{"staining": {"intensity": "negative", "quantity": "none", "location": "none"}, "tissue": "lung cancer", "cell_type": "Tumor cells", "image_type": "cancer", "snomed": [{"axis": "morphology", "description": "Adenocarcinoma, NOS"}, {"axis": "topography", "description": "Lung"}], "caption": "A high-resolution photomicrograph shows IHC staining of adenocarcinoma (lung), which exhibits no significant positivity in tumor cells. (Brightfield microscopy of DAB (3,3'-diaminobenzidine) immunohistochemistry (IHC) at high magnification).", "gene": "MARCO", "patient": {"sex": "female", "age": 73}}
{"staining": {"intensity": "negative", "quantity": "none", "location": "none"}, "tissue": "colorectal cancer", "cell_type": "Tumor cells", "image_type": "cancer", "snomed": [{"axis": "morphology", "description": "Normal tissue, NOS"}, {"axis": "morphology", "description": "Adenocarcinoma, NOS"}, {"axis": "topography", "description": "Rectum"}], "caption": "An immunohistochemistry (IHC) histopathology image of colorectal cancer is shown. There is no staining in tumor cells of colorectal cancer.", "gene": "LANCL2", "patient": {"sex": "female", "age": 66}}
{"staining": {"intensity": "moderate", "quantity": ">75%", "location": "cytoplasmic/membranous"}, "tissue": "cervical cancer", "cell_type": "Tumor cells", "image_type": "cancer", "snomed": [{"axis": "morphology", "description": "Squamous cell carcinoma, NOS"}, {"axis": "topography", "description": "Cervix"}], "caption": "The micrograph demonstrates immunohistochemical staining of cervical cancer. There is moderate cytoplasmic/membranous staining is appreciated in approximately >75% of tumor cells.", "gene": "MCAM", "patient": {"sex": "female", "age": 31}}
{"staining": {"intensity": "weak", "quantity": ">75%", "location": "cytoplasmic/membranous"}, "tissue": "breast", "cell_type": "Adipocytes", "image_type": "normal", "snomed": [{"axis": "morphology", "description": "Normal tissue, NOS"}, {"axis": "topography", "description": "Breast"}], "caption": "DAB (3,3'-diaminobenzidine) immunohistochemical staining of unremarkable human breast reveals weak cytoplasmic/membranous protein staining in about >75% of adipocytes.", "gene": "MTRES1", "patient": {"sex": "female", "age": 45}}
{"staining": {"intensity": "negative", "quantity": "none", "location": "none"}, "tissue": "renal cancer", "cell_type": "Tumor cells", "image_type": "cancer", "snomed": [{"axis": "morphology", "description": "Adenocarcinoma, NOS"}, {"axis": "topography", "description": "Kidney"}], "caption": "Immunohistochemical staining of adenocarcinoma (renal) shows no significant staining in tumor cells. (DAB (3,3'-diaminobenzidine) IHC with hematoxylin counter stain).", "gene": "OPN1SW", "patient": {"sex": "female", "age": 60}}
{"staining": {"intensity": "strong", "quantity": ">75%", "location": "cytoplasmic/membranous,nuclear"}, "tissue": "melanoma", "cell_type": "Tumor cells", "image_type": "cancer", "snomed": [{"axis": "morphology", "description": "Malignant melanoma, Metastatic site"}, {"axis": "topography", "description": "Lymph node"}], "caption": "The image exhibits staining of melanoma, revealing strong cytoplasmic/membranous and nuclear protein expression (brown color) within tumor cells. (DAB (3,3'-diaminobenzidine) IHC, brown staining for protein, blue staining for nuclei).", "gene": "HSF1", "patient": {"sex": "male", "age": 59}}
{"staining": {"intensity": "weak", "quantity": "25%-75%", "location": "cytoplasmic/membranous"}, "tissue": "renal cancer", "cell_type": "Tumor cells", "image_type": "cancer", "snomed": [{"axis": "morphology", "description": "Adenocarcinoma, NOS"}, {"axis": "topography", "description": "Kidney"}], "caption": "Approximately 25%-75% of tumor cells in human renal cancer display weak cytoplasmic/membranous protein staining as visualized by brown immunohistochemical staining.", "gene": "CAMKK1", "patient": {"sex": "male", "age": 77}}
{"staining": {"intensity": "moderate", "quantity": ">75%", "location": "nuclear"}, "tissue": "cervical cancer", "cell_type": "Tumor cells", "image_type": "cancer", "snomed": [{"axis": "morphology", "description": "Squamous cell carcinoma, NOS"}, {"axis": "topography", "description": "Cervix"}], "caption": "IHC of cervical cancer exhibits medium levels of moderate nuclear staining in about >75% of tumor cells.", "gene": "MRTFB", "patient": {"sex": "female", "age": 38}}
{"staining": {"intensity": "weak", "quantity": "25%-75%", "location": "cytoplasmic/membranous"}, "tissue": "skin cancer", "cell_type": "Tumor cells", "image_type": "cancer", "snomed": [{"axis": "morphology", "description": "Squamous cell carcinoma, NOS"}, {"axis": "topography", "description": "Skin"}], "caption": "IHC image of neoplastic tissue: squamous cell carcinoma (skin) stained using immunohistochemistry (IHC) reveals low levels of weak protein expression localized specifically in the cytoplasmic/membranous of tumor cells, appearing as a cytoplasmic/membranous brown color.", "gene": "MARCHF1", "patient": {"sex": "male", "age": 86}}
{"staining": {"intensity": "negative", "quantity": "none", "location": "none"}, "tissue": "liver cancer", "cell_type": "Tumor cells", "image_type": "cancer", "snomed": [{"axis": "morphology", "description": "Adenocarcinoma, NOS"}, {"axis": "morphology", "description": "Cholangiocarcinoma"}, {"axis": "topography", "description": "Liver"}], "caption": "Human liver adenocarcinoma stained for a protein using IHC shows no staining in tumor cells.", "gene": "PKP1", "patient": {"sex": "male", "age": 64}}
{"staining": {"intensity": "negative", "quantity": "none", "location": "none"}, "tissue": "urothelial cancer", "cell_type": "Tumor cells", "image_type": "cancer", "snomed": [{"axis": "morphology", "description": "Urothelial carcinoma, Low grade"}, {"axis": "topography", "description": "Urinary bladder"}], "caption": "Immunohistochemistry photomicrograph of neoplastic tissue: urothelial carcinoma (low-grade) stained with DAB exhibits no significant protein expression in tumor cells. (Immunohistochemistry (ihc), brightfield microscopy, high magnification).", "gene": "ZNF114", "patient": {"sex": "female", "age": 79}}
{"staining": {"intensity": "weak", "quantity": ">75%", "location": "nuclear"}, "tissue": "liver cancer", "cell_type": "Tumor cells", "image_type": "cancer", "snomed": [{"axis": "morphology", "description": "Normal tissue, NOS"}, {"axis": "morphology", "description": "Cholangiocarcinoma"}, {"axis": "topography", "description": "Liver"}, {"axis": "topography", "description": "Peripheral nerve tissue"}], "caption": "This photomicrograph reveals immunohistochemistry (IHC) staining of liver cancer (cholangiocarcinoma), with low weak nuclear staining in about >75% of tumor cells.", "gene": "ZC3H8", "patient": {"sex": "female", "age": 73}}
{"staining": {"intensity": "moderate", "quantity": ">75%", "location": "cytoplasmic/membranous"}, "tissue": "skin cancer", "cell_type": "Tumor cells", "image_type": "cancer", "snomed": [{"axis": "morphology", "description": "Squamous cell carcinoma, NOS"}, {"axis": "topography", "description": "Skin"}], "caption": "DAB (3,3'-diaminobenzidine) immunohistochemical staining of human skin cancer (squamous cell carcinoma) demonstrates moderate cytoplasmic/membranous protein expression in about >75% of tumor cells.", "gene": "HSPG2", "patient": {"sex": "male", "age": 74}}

+++++

▶ **Aim of the exercise**
Across the whole listing above, count each line in which the string "using" occurs; respond with that number only.

▶ **Written response**
2